Abstract

New methods to 3D print multiphase materials with tailored microstructures could expand additive manufacturing capabilities to include structures with unprecedented complexity. One promising technique to control microstructure is acoustic focusing, a method by which particles in a fluid are manipulated by acoustic waves. By combining acoustic focusing with direct ink writing (where fluid inks are solidified after extrusion), the distribution of particles in fluid matrices can be modified throughout print lines. Here, we describe the design space for acoustic focusing with direct ink writing and explore the associated trade-offs, for inks composed of epoxy resin, silica, acetone, and glass microspheres. Increasing silica content increases the viscosity, widening the spatial distribution of particles, but it improves the preservation of printed shapes. Increasing the amplitude of the acoustic wave and decreasing the printing speed allow for narrower distributions of particles in printed lines but increase the time and energy needed for the print.
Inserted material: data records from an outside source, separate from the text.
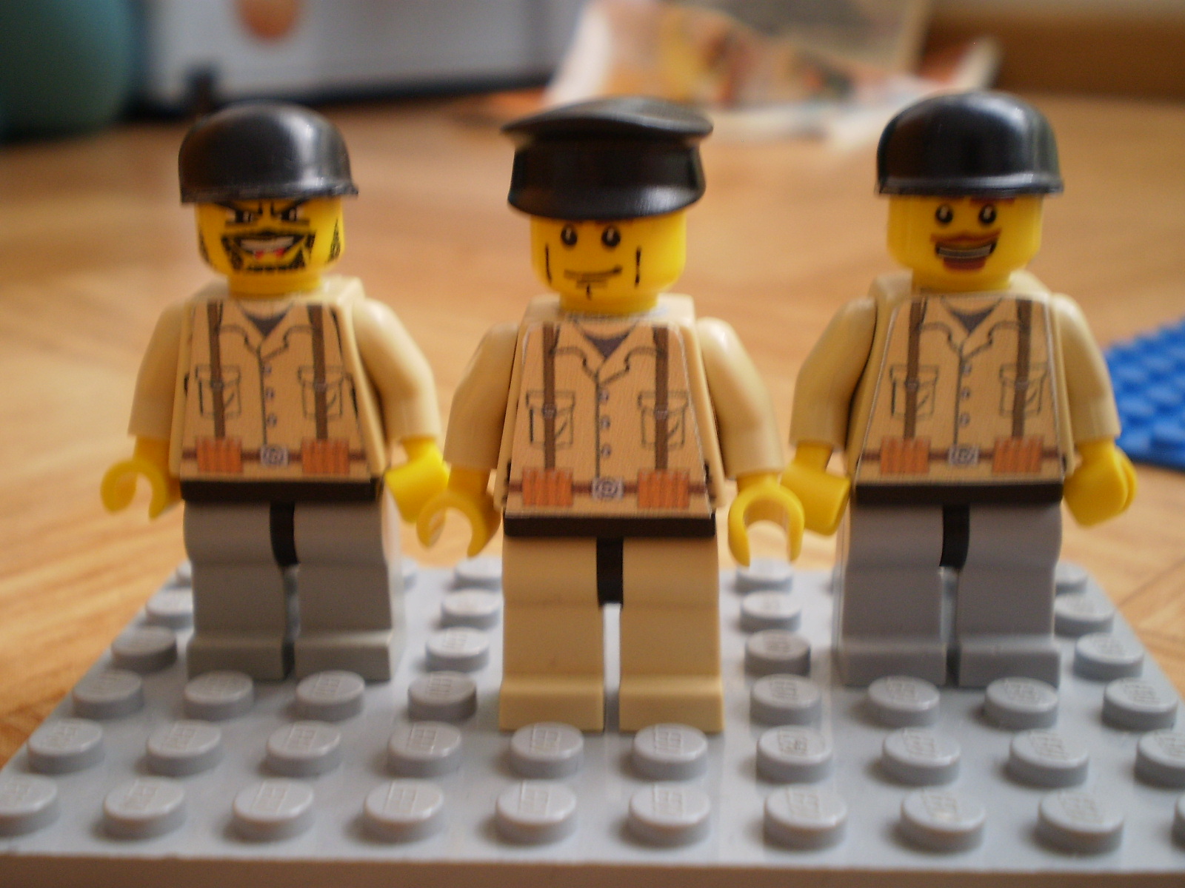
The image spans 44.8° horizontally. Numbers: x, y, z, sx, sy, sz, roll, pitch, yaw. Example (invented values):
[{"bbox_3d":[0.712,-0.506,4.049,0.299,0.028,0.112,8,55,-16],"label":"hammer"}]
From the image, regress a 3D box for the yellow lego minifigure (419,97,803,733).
[{"bbox_3d":[0.001,-0.001,0.095,0.024,0.042,0.015,0,15,3],"label":"yellow lego minifigure"}]

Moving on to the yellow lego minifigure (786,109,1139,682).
[{"bbox_3d":[0.025,-0.003,0.102,0.024,0.042,0.015,0,15,3],"label":"yellow lego minifigure"}]

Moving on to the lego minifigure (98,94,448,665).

To quantify these trade-offs, we conducted a combinatorial study of four factors: fumed silica and acetone loadings in epoxy-based matrices (which control ink rheology), print speed, and acoustic wave amplitude. We show that after deposition, particle distributions within focused lines are preserved; particle-poor regions on the edges of focused lines spread out farther than the particle-rich regions in the middle. The present study relating device operating parameters, ink properties and printed microstructures structure provide key insights to future designs of actuated print nozzles, which target new microstructures enabled by field-assisted control.